Europäische Überwachungstechnologie Von der Verfassung gedeckt?

"Indect ist ein Forschungsprojekt, kein Anwendungsprojekt", sagt der Koordinator Andrzej Dziech von der Technischen Universität Krakau. Über den späteren Einsatz der Technik könne er nichts sagen. "Fragen, die mit der Verwertung und den zukünftigen Zwecken von Indect zu tun haben, liegen nicht im Rahmen unserer Forschung."

Die polnische und nordirische Polizei testen jedoch bereits Teile der Technik. Und die Firmen im Konsortium dürfen die entstehenden Patente behalten. Psi Transcom etwa möchte die fertige Plattform später auch an Dritte verkaufen. Einige EU-Abgeordnete haben die EU-Kommission schon 2010 aufgefordert, alle Informationen über Indect herauszugeben, das Projekt mit strengeren Auflagen zu versehen und bis dahin die Finanzierung einzufrieren.

Erst nach einem mehr als ein Jahr dauernden Tauziehen bekamen die Parlamentarier vor wenigen Tagen eine Antwort, in der die Kommission die Datenschutzrichtlinien selbst als besorgniserregend einstufte. "Das EU-Parlament ist über derartige Projekte weder ausreichend unterrichtet, noch kann es sie wirksam kontrollieren", sagt Alvaro. Das müsse sich dringend ändern. Jedoch war es das Parlament selbst, das einer massiven Aufstockung der Mittel für Sicherheitsforschung auf rund 1,4 Milliarden Euro zwischen 2009 und 2013 zustimmte, "ein Blankoscheck", wie Alvaro das heute nennt.

Teile von Alvaros eigener Partei sehen die Sicherheitsforschung weit weniger kritisch. Vor rund einem Jahr hat das FDP-geführte Wirtschaftsministerium unter Rainer Brüderle die Broschüre "Zukunftsmarkt Zivile Sicherheit" herausgegeben. Das Gesamtvolumen für Überwachungstechnologien schätzen die Experten auf sagenhafte 100 Milliarden Euro, mit jährlichen Wachstumsraten von rund fünf Prozent.

Referenzprojekte sollen deshalb gefördert, Exporte deutscher Firmen politisch flankiert, die Ausfuhrkontrollen entschlackt und beschleunigt werden.

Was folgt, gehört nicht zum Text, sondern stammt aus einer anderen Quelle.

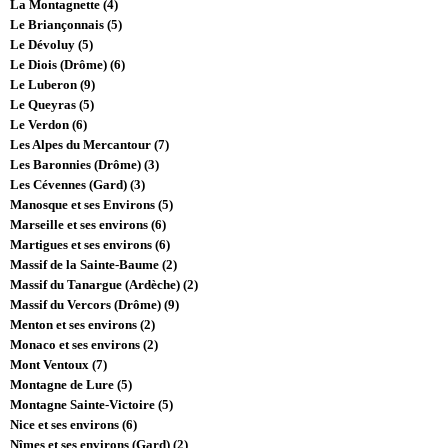
La Montagnette (4)
Le Briançonnais (5)
Le Dévoluy (5)
Le Diois (Drôme) (6)
Le Luberon (9)
Le Queyras (5)
Le Verdon (6)
Les Alpes du Mercantour (7)
Les Baronnies (Drôme) (3)
Les Cévennes (Gard) (3)
Manosque et ses Environs (5)
Marseille et ses environs (6)
Martigues et ses environs (6)
Massif de la Sainte-Baume (2)
Massif du Tanargue (Ardèche) (2)
Massif du Vercors (Drôme) (9)
Menton et ses environs (2)
Monaco et ses environs (2)
Mont Ventoux (7)
Montagne de Lure (5)
Montagne Sainte-Victoire (5)
Nice et ses environs (6)
Nîmes et ses environs (Gard) (2)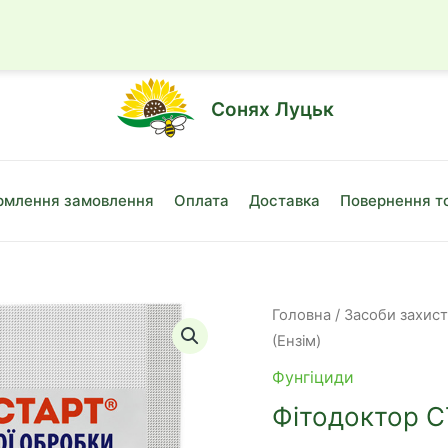
☎
+38 (050)
Сонях Луцьк
млення замовлення
Оплата
Доставка
Повернення т
Головна
/
Засоби захис
(Ензім)
Фунгіциди
Фітодоктор С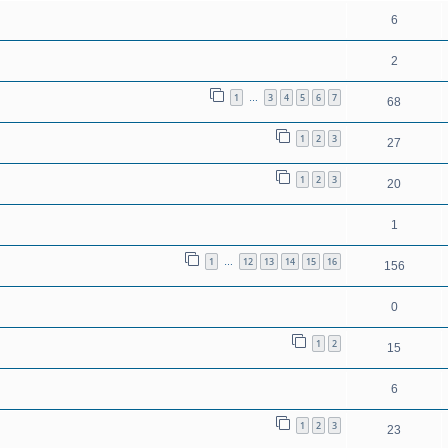
6
2
1
3
4
5
6
7
…
68
1
2
3
27
1
2
3
20
1
1
12
13
14
15
16
…
156
0
1
2
15
6
1
2
3
23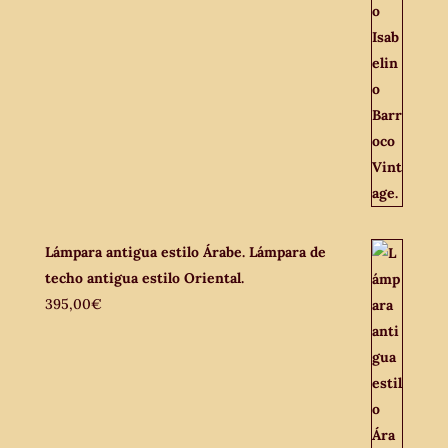
Lámpara antigua estilo Árabe. Lámpara de
techo antigua estilo Oriental.
395,00
€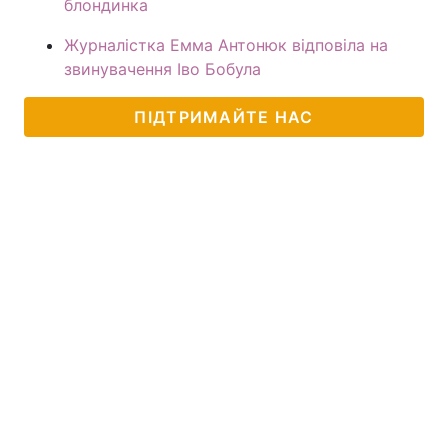
блондинка
Журналістка Емма Антонюк відповіла на
звинувачення Іво Бобула
ПІДТРИМАЙТЕ НАС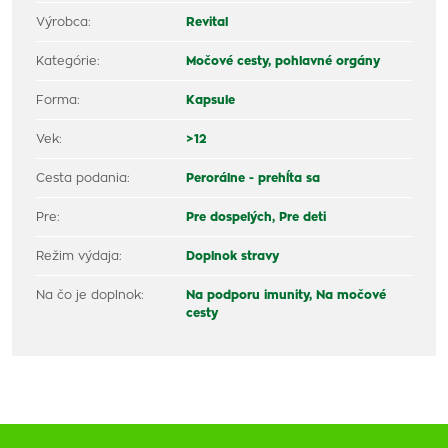
Výrobca:
Revital
Kategórie:
Močové cesty, pohlavné orgány
Forma:
Kapsule
Vek:
>12
Cesta podania:
Perorálne - prehĺta sa
Pre:
Pre dospelých,
Pre deti
Režim výdaja:
Doplnok stravy
Na čo je doplnok:
Na podporu imunity,
Na močové
cesty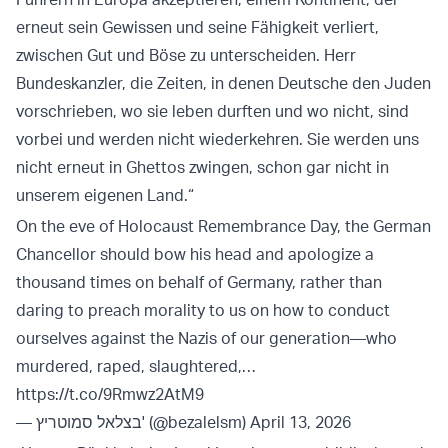
erneut sein Gewissen und seine Fähigkeit verliert,
zwischen Gut und Böse zu unterscheiden. Herr
Bundeskanzler, die Zeiten, in denen Deutsche den Juden
vorschrieben, wo sie leben durften und wo nicht, sind
vorbei und werden nicht wiederkehren. Sie werden uns
nicht erneut in Ghettos zwingen, schon gar nicht in
unserem eigenen Land.“
On the eve of Holocaust Remembrance Day, the German
Chancellor should bow his head and apologize a
thousand times on behalf of Germany, rather than
daring to preach morality to us on how to conduct
ourselves against the Nazis of our generation—who
murdered, raped, slaughtered,…
https://t.co/9Rmwz2AtM9
— בצלאל סמוטריץ' (@bezalelsm)
April 13, 2026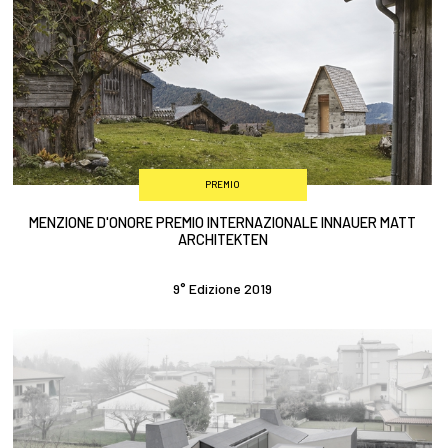
PREMIO
MENZIONE D'ONORE PREMIO INTERNAZIONALE INNAUER MATT
ARCHITEKTEN
9° Edizione 2019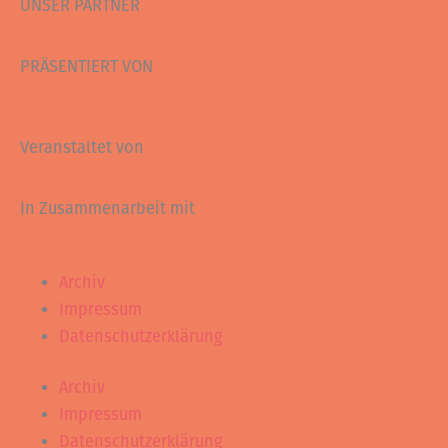
UNSER PARTNER
PRÄSENTIERT VON
Veranstaltet von
In Zusammenarbeit mit
Archiv
Impressum
Datenschutzerklärung
Archiv
Impressum
Datenschutzerklärung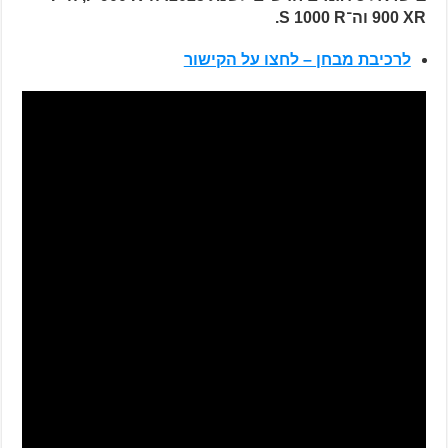
900 XR וה־S 1000 R.
לרכיבת מבחן – לחצו על הקישור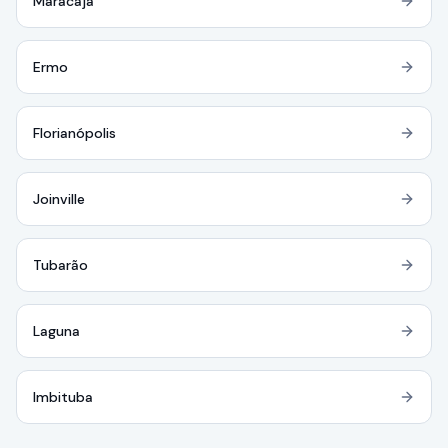
Maracajá
Ermo
Florianópolis
Joinville
Tubarão
Laguna
Imbituba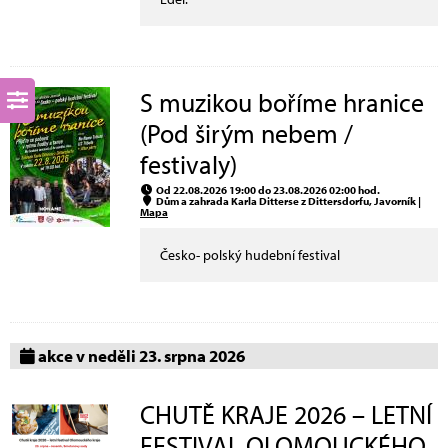
S muzikou boříme hranice
(Pod širým nebem /
festivaly)
Od 22.08.2026 19:00 do 23.08.2026 02:00 hod.
Dům a zahrada Karla Ditterse z Dittersdorfu, Javorník |
Mapa
Česko- polský hudební festival
akce v neděli 23. srpna 2026
CHUTĚ KRAJE 2026 – LETNÍ
FESTIVAL OLOMOUCKÉHO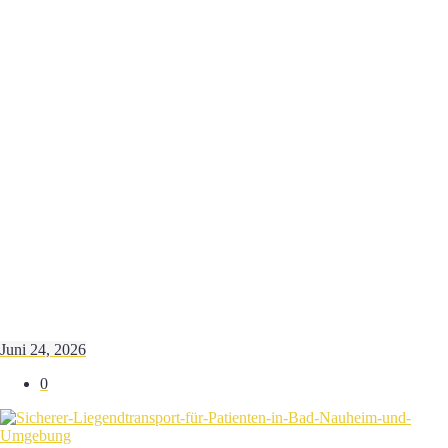
Juni 24, 2026
0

Als Zielmärkte gelten neben Fernost auch Osteuropa, Nordafrika (vor der arabischen Revolution) und die Golf-Staaten.

Da passt gut dazu, dass auch das Forschungsministerium zahlreiche ähnliche Projekte wie Indect fördert. Sie tragen Namen wie "Adis", "Apfel" oder "Caminsens" und liegen auf der Website des Ministeriums etwas versteckt unter "Mustererkennung". Wie Indect haben sie das Ziel, eine softwaregestützte, intelligente Überwachungstechnik zu entwickeln. Die Angabe, wie viel Geld das Ministerium dafür ausgibt, nämlich 15 Millionen Euro, ist inzwischen von der Webseite verschwunden. Neben zahlreichen deutschen Universitäten und Fraunhofer-Instituten erhalten auch private Sicherheitsfirmen Steuergeld.

Ob diese neue intelligente Überwachung überhaupt von Gesetzen und der Verfassung gedeckt ist, sei "eine sehr schwierige Frage", sagt ein an den deutschen Projekten beteiligter Jurist, der nicht namentlich zitiert werden möchte. "Wenn Sie diese Techniken in die Hand eines Diktators legen, haben Sie ein Riesenproblem. Jede Opposition könnte damit im Keim erstickt werden."

Der Bundesdatenschutzbeauftragte Peter Schaar wünscht sich daher für Sicherheitstechnik Exportrestriktionen, wie sie für Waffen gelten. Auch Schaar versuchte, sich über Indect zu informieren - bei der Uni Wuppertal sei er damit "ziemlich gescheitert". "Alle Maßnahmen der sogenannten intelligenten Überwachung zielen darauf ab, aus einem bestimmten Verhalten Gefahren abzuleiten", sagt Schaar. "Aber Grundlage dafür ist immer die automatische Überwachung völlig normalen Verhaltens. Das können banale Dinge wie die Gehrichtung sein oder ob man schwitzt. Das sollte man sich bewusst machen."